The task: Within the listing that follows, reproduce exactly the lines starting at the line with "Ranges | | | | |" and ending at the line with "139,985,249 | | | 139,985,249 |", inclusive, and only those. Pictures are dropped.
+++ Records provided
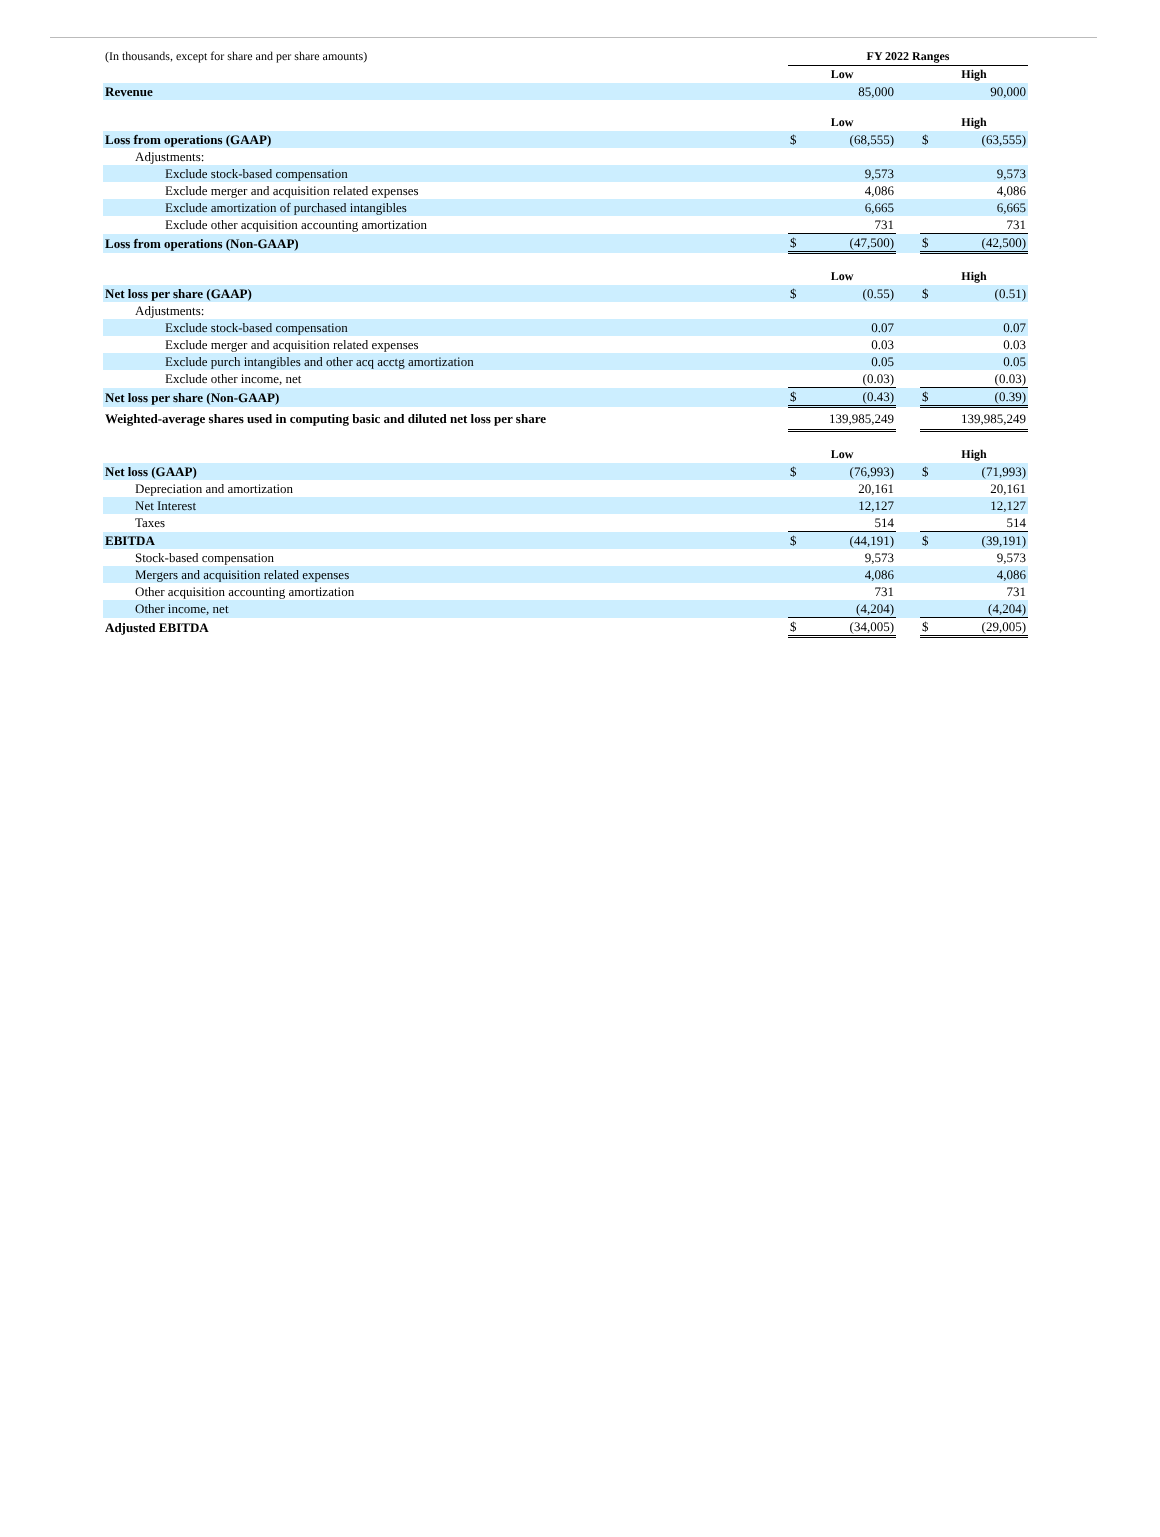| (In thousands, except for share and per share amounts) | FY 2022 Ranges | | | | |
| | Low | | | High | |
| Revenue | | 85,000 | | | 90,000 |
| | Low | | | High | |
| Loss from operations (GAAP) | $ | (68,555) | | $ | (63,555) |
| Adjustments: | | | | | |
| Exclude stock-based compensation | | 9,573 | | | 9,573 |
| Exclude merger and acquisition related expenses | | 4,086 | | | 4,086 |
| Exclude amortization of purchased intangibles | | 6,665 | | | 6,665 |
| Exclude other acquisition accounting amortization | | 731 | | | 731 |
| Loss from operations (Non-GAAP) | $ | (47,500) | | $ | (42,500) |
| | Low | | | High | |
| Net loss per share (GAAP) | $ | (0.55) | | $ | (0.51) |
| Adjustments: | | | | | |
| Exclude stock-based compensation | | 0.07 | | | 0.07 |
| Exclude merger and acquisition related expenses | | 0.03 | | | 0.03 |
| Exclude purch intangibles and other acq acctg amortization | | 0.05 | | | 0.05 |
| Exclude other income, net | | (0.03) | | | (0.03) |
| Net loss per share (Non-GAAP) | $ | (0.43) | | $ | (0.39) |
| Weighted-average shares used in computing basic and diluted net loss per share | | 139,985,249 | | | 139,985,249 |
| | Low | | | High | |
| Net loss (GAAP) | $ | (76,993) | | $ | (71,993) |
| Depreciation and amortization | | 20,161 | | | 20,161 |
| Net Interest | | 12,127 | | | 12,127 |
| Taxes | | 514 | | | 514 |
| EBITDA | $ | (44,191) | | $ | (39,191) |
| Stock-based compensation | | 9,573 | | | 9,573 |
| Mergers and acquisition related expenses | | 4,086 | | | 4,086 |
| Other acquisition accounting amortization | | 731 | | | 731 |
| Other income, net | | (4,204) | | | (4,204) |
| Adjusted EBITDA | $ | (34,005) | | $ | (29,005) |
++++++
+++ Records provided
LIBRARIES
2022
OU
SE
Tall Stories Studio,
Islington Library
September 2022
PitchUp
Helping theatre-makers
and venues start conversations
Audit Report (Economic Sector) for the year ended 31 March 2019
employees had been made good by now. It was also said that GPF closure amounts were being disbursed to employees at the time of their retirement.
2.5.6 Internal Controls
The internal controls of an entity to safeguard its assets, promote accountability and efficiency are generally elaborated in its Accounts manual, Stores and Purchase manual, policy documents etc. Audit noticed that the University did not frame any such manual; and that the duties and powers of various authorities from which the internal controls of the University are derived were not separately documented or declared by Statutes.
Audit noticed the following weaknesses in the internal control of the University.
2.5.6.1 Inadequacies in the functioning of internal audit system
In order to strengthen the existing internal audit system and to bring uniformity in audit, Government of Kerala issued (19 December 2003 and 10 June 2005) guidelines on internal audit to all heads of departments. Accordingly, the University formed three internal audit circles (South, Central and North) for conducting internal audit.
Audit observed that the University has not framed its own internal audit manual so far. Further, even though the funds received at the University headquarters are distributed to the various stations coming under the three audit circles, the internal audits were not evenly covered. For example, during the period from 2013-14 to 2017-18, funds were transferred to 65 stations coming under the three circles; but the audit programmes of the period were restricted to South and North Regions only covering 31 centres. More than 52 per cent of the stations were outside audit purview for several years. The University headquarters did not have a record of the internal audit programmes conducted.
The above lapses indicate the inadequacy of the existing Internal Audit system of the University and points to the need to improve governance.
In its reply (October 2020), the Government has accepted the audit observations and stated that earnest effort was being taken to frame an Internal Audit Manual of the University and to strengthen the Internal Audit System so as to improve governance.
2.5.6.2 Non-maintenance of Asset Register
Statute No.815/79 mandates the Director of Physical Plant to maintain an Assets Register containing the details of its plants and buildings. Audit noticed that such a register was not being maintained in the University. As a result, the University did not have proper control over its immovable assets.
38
++++++
Your solution:
| (In thousands, except for share and per share amounts) | FY 2022 Ranges | | | | |
| | Low | | | High | |
| Revenue | | 85,000 | | | 90,000 |
| | Low | | | High | |
| Loss from operations (GAAP) | $ | (68,555) | | $ | (63,555) |
| Adjustments: | | | | | |
| Exclude stock-based compensation | | 9,573 | | | 9,573 |
| Exclude merger and acquisition related expenses | | 4,086 | | | 4,086 |
| Exclude amortization of purchased intangibles | | 6,665 | | | 6,665 |
| Exclude other acquisition accounting amortization | | 731 | | | 731 |
| Loss from operations (Non-GAAP) | $ | (47,500) | | $ | (42,500) |
| | Low | | | High | |
| Net loss per share (GAAP) | $ | (0.55) | | $ | (0.51) |
| Adjustments: | | | | | |
| Exclude stock-based compensation | | 0.07 | | | 0.07 |
| Exclude merger and acquisition related expenses | | 0.03 | | | 0.03 |
| Exclude purch intangibles and other acq acctg amortization | | 0.05 | | | 0.05 |
| Exclude other income, net | | (0.03) | | | (0.03) |
| Net loss per share (Non-GAAP) | $ | (0.43) | | $ | (0.39) |
| Weighted-average shares used in computing basic and diluted net loss per share | | 139,985,249 | | | 139,985,249 |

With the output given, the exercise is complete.